The traditional definition of "left opportunism," of which anarchism is one variety," is an overestimation of the power of the ruling class, an underestimation of the power of the working class. That's schematic and hardly applicable to concrete conditions without careful analysis. But it fit Weatherman perfectly. A young woman I had recruited to SDS and socialism, rode down to an SDS conference in Texas with a bunch of Chicago Weatherman people (and I financed it). She came back totally committed to them. At one point she explained that the only way the u.s. could achieve socialism was if we were occupied by the Red Army, since the u.s. working class was too racist ever to build socialism. Lenin's observation was that anarchism was the penalty paid by the working class for its sins of opportunism. This certainly fits Chuck O and Thomas S.: the anti-war movement has been to passive, hence let's go smash windows (in despair masquerading as militancy).
But left-opportunism isn't always manifested by greater militancy.

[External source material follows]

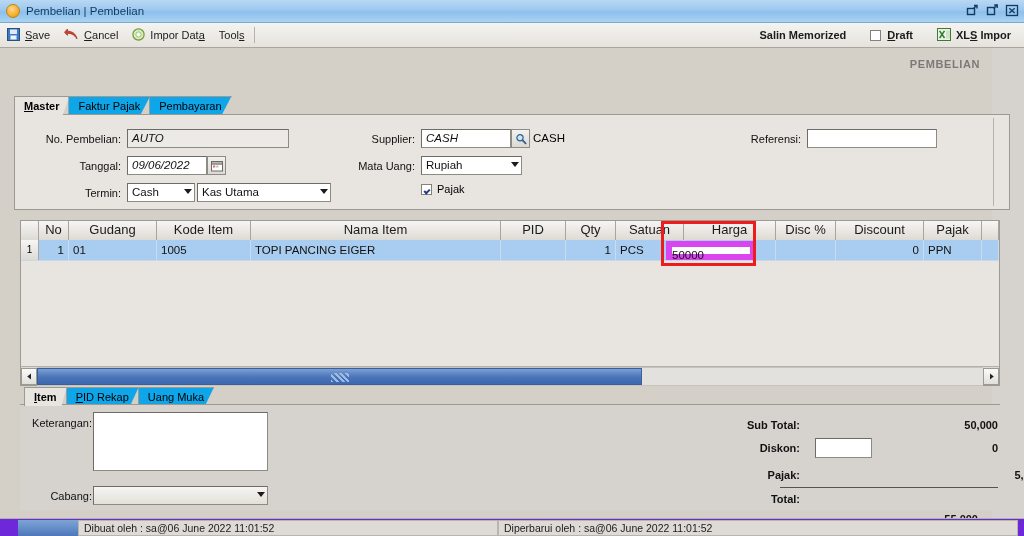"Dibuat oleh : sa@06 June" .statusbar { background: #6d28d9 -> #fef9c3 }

Though the SWP people (from the '60s) I know vigorously deny this, it has always seemed to me that their insistence on large _single-issue_ peaceful demos, AND ONLY THAT, also was grounded in distrust of the working class: that is, bourgeois ideology was so strong that discussion of socialism (and of other complex issues) had to be confined within The Party. Discussion and political theory within the larger mass movement was to be confined to tactics of building those demos.
Within the same schematism, the UfPJ and groups associated with it can be seen as right opportunist -- they overestimate the power of the working class (or, if you will, of "The People"), and hence do not realize that those who sup with the Devil (the DP) need to carry a long spoon. Hence their participation over the last year in absorbing the anti-war movement into the DP, where it dies.
Carrol
p.s. The quote from Stalin is interesting in that Mao in one of his essays, after emphasizing the need for correct policy and skilled cadre, _then_ emphasized that sometimes it wasn't due to subjective factors that the movement lost: sometimes the enemy is simply stronger. Of course Stalin's proposition does provide the rationale for shooting everyone involved in a losing battle.